カナーンの後ろの7番手はスコット・ディクソンで、8番手はアレクサンダー・ロッシ(アンドレッティ・オートスポート)、そして、9番手は佐藤琢磨(レイホール・レターマン・ラニガン・レーシング)。
決勝は9日夜7時45分過ぎのスタート。気温は34度と高いが、陽が西に傾いてコースの大半はグランドスタンドの影に入る。路面温度は43度から始まってゴール時には37度に下がってた。
スタートからニューガーデンは順調にトップを保っていたが、タイヤのトレッド面が剥離する症状が出てピットに入り、そこからは苦しい戦いに終始した。最後のリスタートでフライングを冒して13位でのゴールとなった。
ニューガーデンの後退後は予選2番手のパジェノー、予選4番手のウィケンスがバトル。カナダ人ルーキーは超高速オーバルでも速く、100周目にはトップに立つ。しかし、初優勝がオーバル……ということにはならなかった。
3番手走行中だった終盤戦、エド・カーペンター(エド・カーペンター・レーシング)のインに飛び込んだが、相手が降りてきて接触。2台揃ってクラッシュしリタイアとなった。
予選3番手だったパワーもマシンのハンドリングに苦しみ、最終的にはルーキーと接触してリタイア。アウト側からオーバーテイクを仕掛けて来たザッカリー・クレイマン・デメロ(デイル・コイン)に気づかなかったのだ。
「ピットから無線で指示が出ている最中でスポッターの声が聞こえなかった。アウトに来たのを知らなかったんだ。ルーキーの彼が悪いんじゃない。こういうこともあるのがレース。次からまた頑張る」とパワーは話した。
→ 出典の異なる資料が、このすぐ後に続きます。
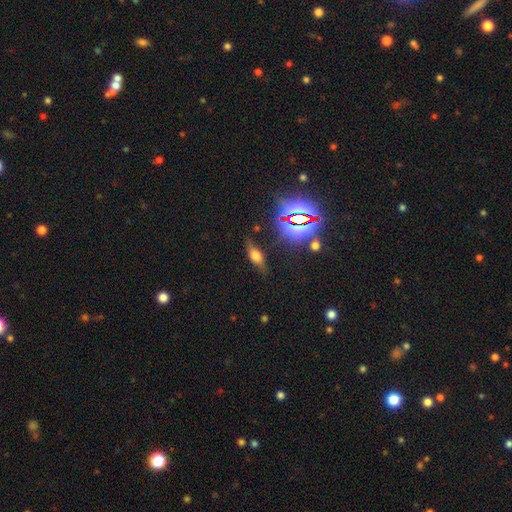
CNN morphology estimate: smooth-or-featured: smooth: 47% | featured or disk: 32% | star or artifact: 20%
  merging: none: 75% | minor disturbance: 17% | major disturbance: 6% | merger: 2%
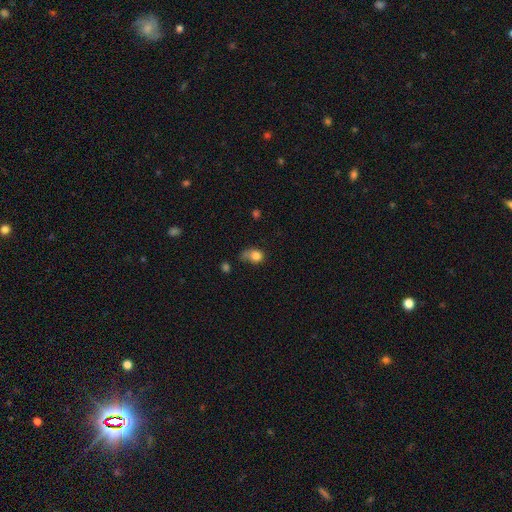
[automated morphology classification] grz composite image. It shows a smooth galaxy with no disk features (80%) that is round (50%). Merging: minor disturbance (35%).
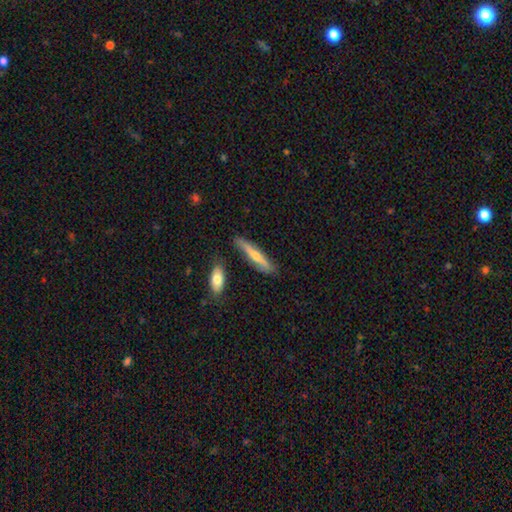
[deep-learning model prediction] Smooth or featured: featured or disk — 51% (smooth — 42%)
Edge-on disk: yes — 89% (no — 11%)
Merging: none — 81% (minor disturbance — 13%)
予選7番手だったディクソンは、1回目のピットストップの後にスピードアップした。113周目にはパジェノーを抜いてウィケンスのうしろ2番手に浮上。2回目のピットストップを終えるとトップに立った。
ピット作業の速さも味方につけてのことだったが、それ以上に彼の走りが鋭かった。結局そのスピードは最後まで衰えることはなく、先週のデトロイト・レース1に続くシーズン2勝目をディクソンは挙げ、ポイントリーダーに立った。